Eagle Mountain homeowners ask city hall for help with sinking driveways
May 30, 2023, 6:43 PM | Updated: 7:46 pm
EAGLE MOUNTAIN, Utah — A group of Eagle Mountain homeowners went to city officials on Tuesday to voice concerns and ask for help with sinking walkways and driveways on their new homes.
“We started noticing settling around our driveway. It was probably around nine inches.
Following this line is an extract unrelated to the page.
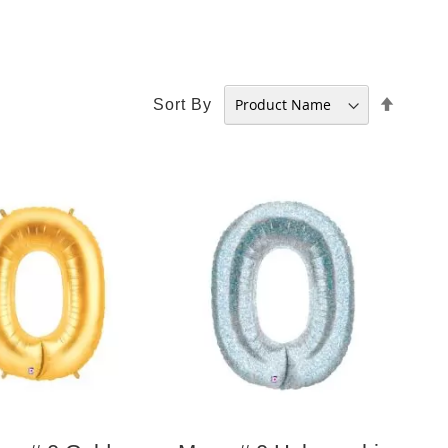
Set
Sort By
Desce
Direct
You could see through the bottom of our driveway, like light,” explained homeowner Robert Cowles.
Cowles said he noticed the issues with his driveway about four weeks after moving into his home in the New Park community.
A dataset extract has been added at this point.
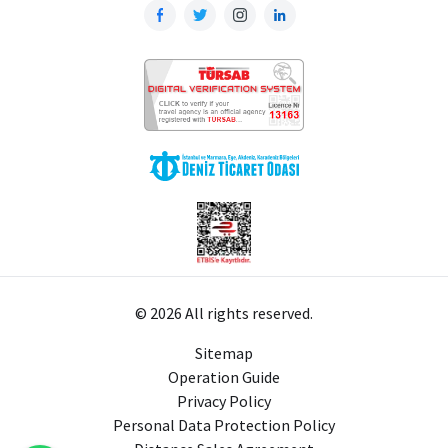
© 2026 All rights reserved.
Sitemap
Operation Guide
Privacy Policy
Personal Data Protection Policy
“Just a year later, it kept settling and kept cracking,” he said. “The first time, it hadn’t collapsed, which is why they just filled it.”
More than a dozen residents joined the hour-long meeting either online or in person with the mayor, city engineer, city attorney, and deputy city administrator.
“We have a lot of large pieces of concrete chipping away, large cracking, pieces falling off,” said homeowner Kalleen Pratt. “We’re not having any support system under our concrete because the ground has sunken away.”
There were three builders in the New Park development, but the homeowners told city officials that most of the concrete issues are with the approximately 40 homes built by Bach Homes.
The homeowners said the dirt below their driveways was not correctly compacted.
The city promises to help where it can and announced a meeting planned for Wednesday with the developer, Bach Homes, and city officials.
“Given that we are a super-high-growth community out here in Utah County, we want to make sure that residents are being heard, especially with some of these new developments,” said Tyler Maffitt, Eagle Mountain’s communications manager. “Take their concerns to the builder and make sure that the builder is really hearing those concerns.”
Bach Homes told KSL that they’ve worked with experts to devise a solution of pumping foam under the driveways.
“We’ve been working on it for months because we wanted to do it correctly,” said Brandon Ames, Vice President of Construction with Bach Homes.
Ames said crews are working as hard as possible to move through the subdivision and fix all the driveways. He said they would be working with each homeowner individually.
However, Cowles and Pratt worry the foam lifting is a temporary fix and that they’ll be stuck spending thousands of dollars later on to replace their driveways.